__Controleer je begrip__:
**1)** Hoeveel te laat komt de Lijntaxi volgens het tekstgedeelte opdagen?
**2)** Geef uit het tekstgedeelte het stuk van "Ik ben de draad" tot en met "geen haast heb." letterlijk weer.

__Tekstgedeelte__:
---------------

Net wil ik dan toch die weg naar Sliedrecht-binnen maar inslaan, of de Lijntaxi komt ineens toch nog opdagen, een klein kwartier te laat. Hij is van taxi Haars, een bekende naam: ze hebben mij en mijn moeder in 2001 al eens dooreengeschud tijdens een dagje Betuwe. Ik vraag of dit lijn 75 is, en dat is zo. ‘Loop maar door hoor’, zegt de chauffeuse, ‘de kaartlezer is kapot’.

Ik zeg dat de lezer volgens mij niet zozeer kapot is, als wel geheel ontbreekt, maar zij wijst op een heel klein kastje, ter grootte van een pakje sigaretten, dat naast haar staat. ‘Dat is onze chiplezer. Maar er is altijd wat met die dingen. Een mooi systeem, hoor, die chipkaart. Maar dan moet hij het natuurlijk wél doen’.

‘Sorry dat ik zo laat was’, vervolgt zij,  ‘maar de provinciale weg is gedeeltelijk afgesloten, dus ik moet dan maar steeds op elke rit voorbij de Intratuin onder dat ene viaduct doorgaan, en dat is natuurlijk om, en dan verderop dat andere landweggetje nemen, daar bij de boerderij van Die-en-die, zodat ik dan een eindje verder aan de andere kant van het water…’

Ik ben de draad kwijt. Ik zeg dat het mij niet uitmaakt, als ik maar in Noordeloos kom, waar ik eigenlijk ook niet hoef te wezen, omdat ik maar een buitenseizoense toerist ben, en bovendien ook helemaal geen haast heb.

---------------

__Gegevensgedeelte__:

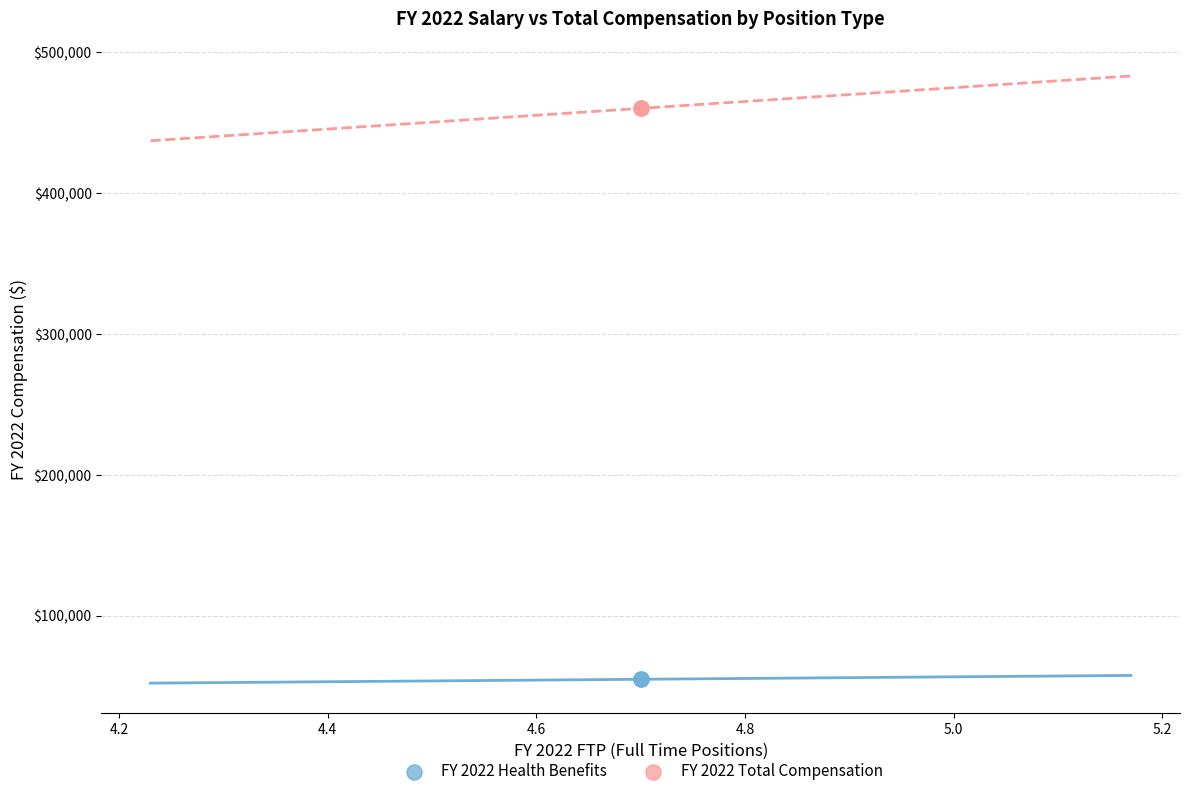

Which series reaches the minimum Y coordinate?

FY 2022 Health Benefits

---------------

__Antwoorden__:
**1)** Een klein kwartier.

**2)**
Ik ben de draad kwijt. Ik zeg dat het mij niet uitmaakt, als ik maar in Noordeloos kom, waar ik eigenlijk ook niet hoef te wezen, omdat ik maar een buitenseizoense toerist ben, en bovendien ook helemaal geen haast heb.